Monday, 14 December 2015: 17:15
3010 (Moscone West)
Mehmet Talat Odman, Georgia Institute of Technology Main Campus, Atlanta, GA, United States
Abstract:
Emissions from wildland fires are a significant source of air pollutants and in certain parts of the world where air quality is already stressed by anthropogenic emissions they can lead to major health and environmental problems. The harmful effects can come simply from the increase of the preexisting primary pollutants in the region by the wildland fire emissions. Moreover, secondary pollutants can also form when wildland fire emissions coexist with emissions from other sources such as power plants and highways. In Southeastern US, where prescribed burning is routinely practiced both for ecosystem health and reduction of wildfire risk, smoke plumes from wildland fires frequently encroach urban areas where there is an abundance of other emissions. Up till now, assessments of the impacts of prescribed burning mostly focused on the primary pollutants and the interactions of wildland fire emissions with anthropogenic emissions has not been studied in detail.
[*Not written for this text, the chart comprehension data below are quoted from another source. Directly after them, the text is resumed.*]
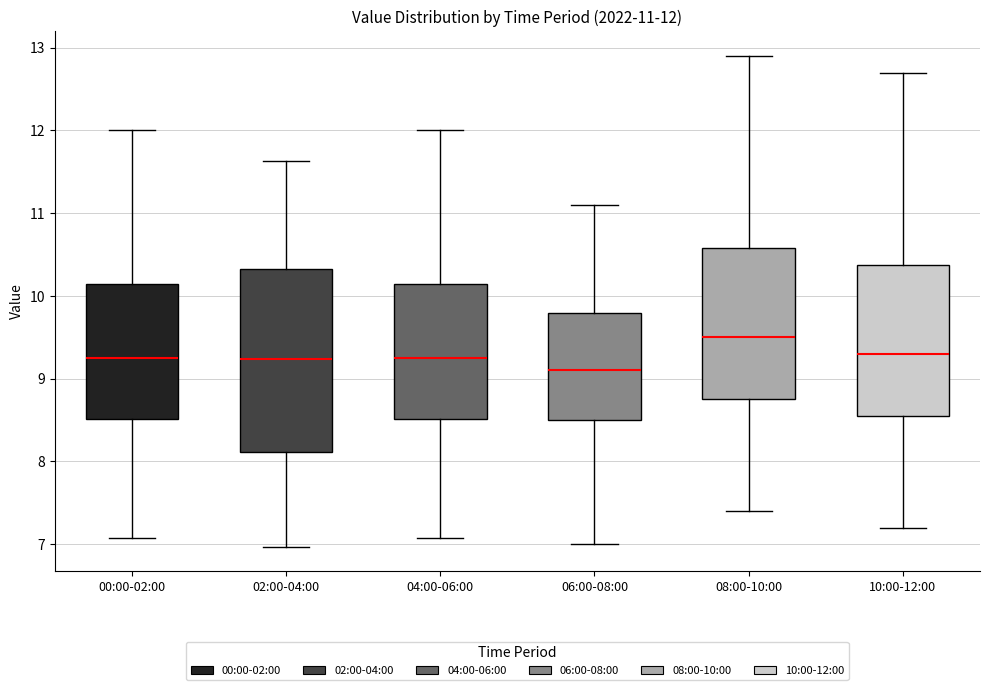

Comparing the boxes themselves (not the whiskers), which one is the tallest?

02:00-04:00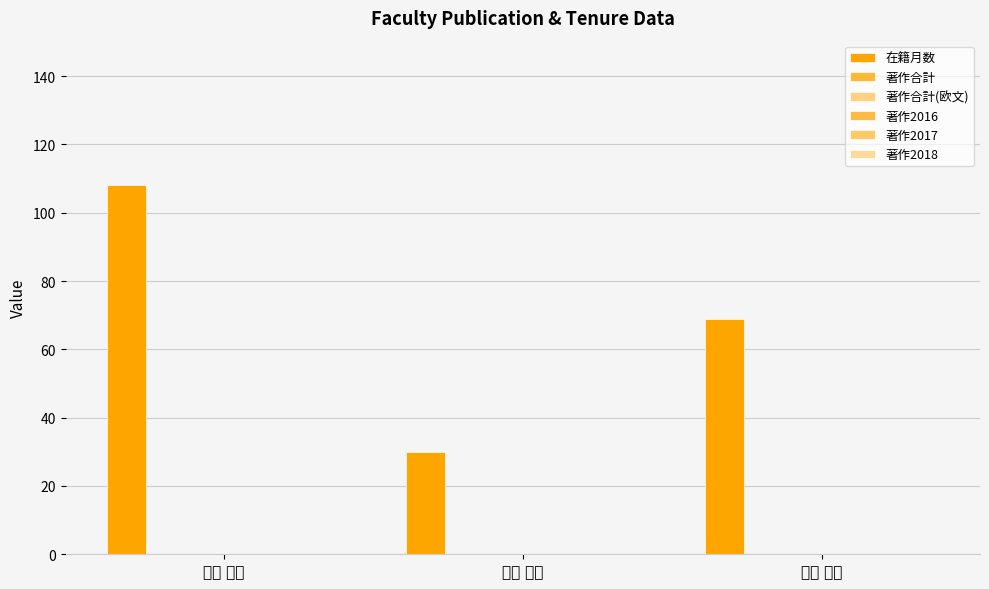

What is the greatest value displayed?

108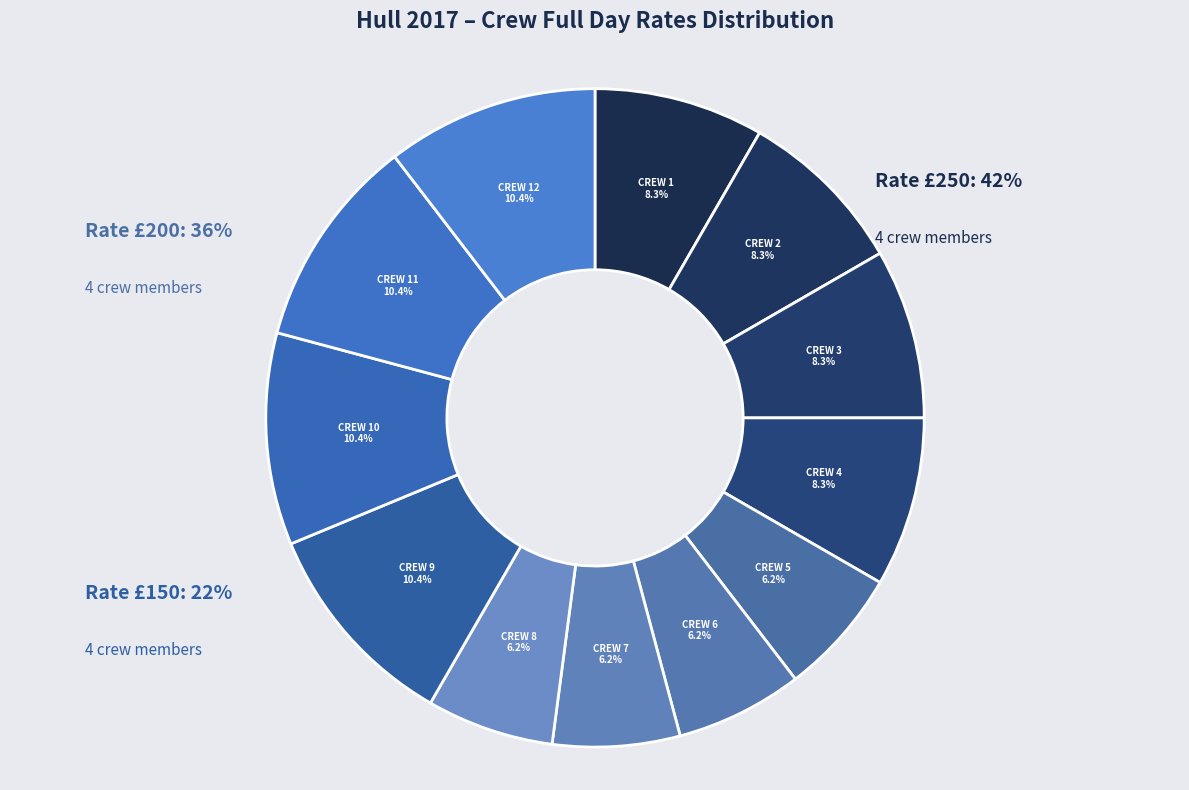

The CREW 10 slice represents 10% of the pie. True or false?

True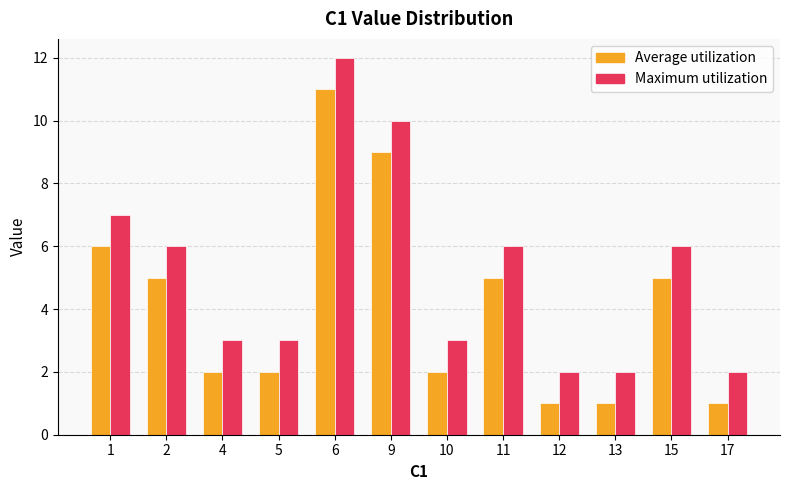

At 12, list the series in order from largest to smallest.

Maximum utilization, Average utilization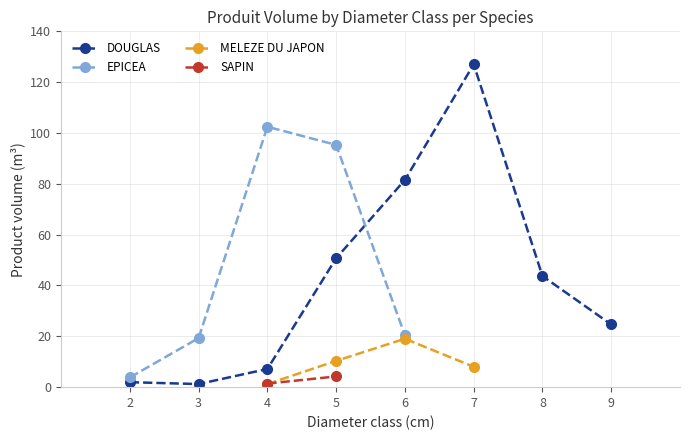

The SAPIN series shows -1.8 at 11. True or false?

False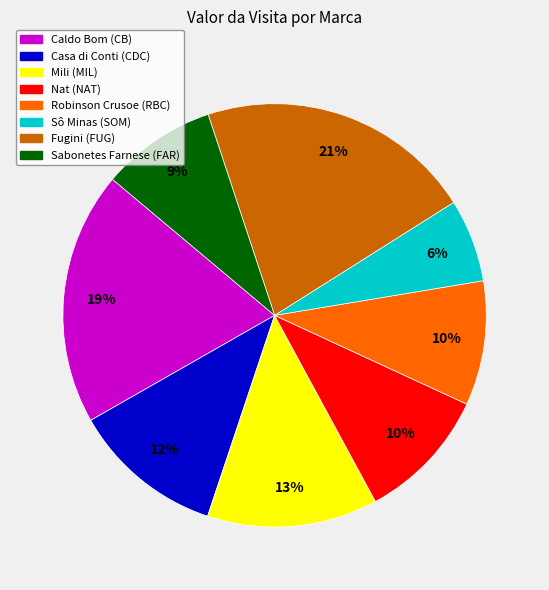

To the nearest percent, what is the combined percentage of Fugini (FUG) and Sô Minas (SOM)?

27%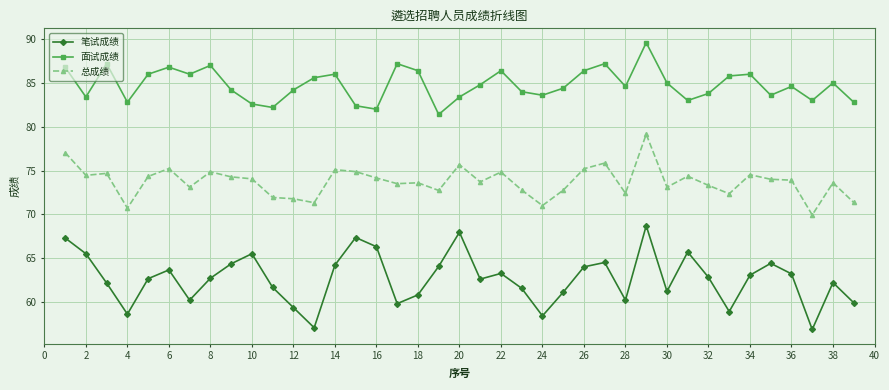

True or false: 笔试成绩 and 总成绩 cross at least once.

False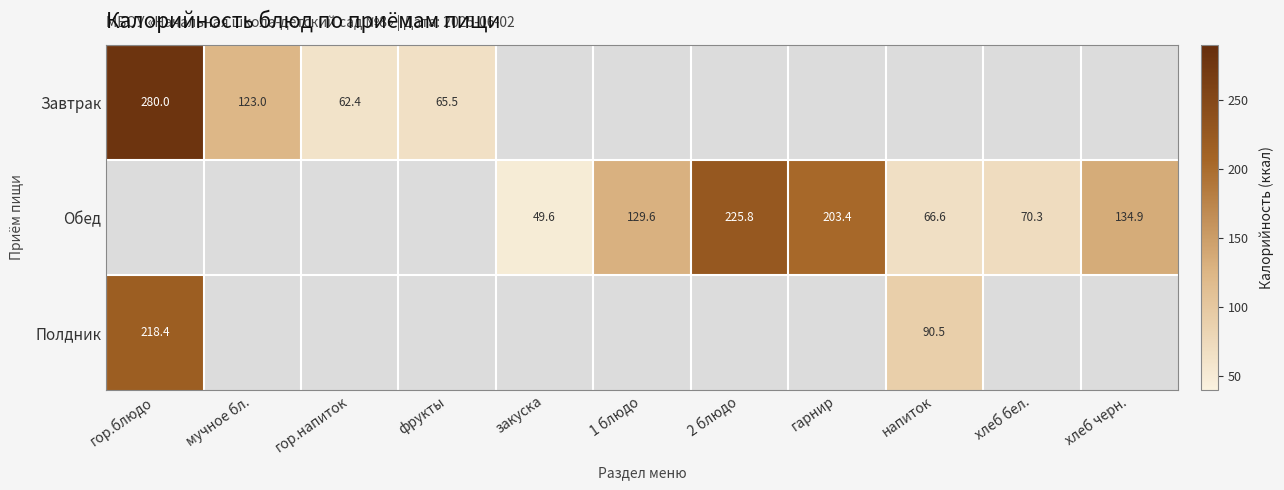

Where is Завтрак nearest to the value 171?

мучное бл.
Since November 2014, we have been forecasting the individual air quality impacts of two anthropogenic emission categories, namely electric generation and vehicular traffic, as well as prescribed burning using the Decoupled Direct Method (DDM) available in CMAQ version 5.0.2. We use special techniques to provide accurate emissions inputs to our forecasts, including a new weather-based prescribed burn forecasting system that mines a burn permit database for geographic burning patterns. We also use surface and satellite observations along with simulated concentrations and their sensitivities to emissions in an inverse modeling framework to continuously adjust input emissions. The impact forecasts include the interactions between emissions from different sources but do not distinguish their magnitudes.

In this study, using our forecasting system we simulated the impacts of power plants and on-road vehicles on ozone and PM2.5 concentrations first with and then without the prescribed burn emissions. Then, we attributed the difference between the two sets of simulated impacts to the interactions between the wildland fires and the two anthropogenic emissions categories. Results for periods of large prescribed burn impacts in urban areas during the 2015 burning season will be presented to establish bounds on potential interactions.